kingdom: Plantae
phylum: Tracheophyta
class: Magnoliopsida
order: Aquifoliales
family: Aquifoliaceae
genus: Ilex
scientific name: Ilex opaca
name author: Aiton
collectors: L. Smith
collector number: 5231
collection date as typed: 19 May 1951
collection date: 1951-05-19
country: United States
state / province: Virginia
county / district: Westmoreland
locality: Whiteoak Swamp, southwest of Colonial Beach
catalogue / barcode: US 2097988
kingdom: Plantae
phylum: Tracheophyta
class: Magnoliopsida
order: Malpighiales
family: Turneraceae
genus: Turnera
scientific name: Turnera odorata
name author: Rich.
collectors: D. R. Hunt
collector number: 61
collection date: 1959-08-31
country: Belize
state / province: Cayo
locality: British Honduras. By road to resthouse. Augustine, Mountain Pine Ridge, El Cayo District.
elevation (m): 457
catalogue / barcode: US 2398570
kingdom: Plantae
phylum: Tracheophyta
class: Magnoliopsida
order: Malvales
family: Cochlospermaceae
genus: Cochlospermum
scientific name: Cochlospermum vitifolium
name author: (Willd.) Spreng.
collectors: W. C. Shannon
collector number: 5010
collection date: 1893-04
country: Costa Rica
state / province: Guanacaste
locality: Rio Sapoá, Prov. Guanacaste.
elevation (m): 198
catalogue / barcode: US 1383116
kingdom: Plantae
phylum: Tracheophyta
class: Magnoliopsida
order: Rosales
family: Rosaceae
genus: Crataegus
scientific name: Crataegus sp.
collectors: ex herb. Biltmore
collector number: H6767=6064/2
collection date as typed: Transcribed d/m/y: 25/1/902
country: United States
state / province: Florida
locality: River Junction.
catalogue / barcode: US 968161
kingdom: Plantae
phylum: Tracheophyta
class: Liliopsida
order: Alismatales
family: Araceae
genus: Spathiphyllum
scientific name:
+++++
**Task to complete:** Copy every row above word for word, without changing any line.

**Answer to the exercise:**
kingdom: Plantae
phylum: Tracheophyta
class: Magnoliopsida
order: Aquifoliales
family: Aquifoliaceae
genus: Ilex
scientific name: Ilex opaca
name author: Aiton
collectors: L. Smith
collector number: 5231
collection date as typed: 19 May 1951
collection date: 1951-05-19
country: United States
state / province: Virginia
county / district: Westmoreland
locality: Whiteoak Swamp, southwest of Colonial Beach
catalogue / barcode: US 2097988
kingdom: Plantae
phylum: Tracheophyta
class: Magnoliopsida
order: Malpighiales
family: Turneraceae
genus: Turnera
scientific name: Turnera odorata
name author: Rich.
collectors: D. R. Hunt
collector number: 61
collection date: 1959-08-31
country: Belize
state / province: Cayo
locality: British Honduras. By road to resthouse. Augustine, Mountain Pine Ridge, El Cayo District.
elevation (m): 457
catalogue / barcode: US 2398570
kingdom: Plantae
phylum: Tracheophyta
class: Magnoliopsida
order: Malvales
family: Cochlospermaceae
genus: Cochlospermum
scientific name: Cochlospermum vitifolium
name author: (Willd.) Spreng.
collectors: W. C. Shannon
collector number: 5010
collection date: 1893-04
country: Costa Rica
state / province: Guanacaste
locality: Rio Sapoá, Prov. Guanacaste.
elevation (m): 198
catalogue / barcode: US 1383116
kingdom: Plantae
phylum: Tracheophyta
class: Magnoliopsida
order: Rosales
family: Rosaceae
genus: Crataegus
scientific name: Crataegus sp.
collectors: ex herb. Biltmore
collector number: H6767=6064/2
collection date as typed: Transcribed d/m/y: 25/1/902
country: United States
state / province: Florida
locality: River Junction.
catalogue / barcode: US 968161
kingdom: Plantae
phylum: Tracheophyta
class: Liliopsida
order: Alismatales
family: Araceae
genus: Spathiphyllum
scientific name:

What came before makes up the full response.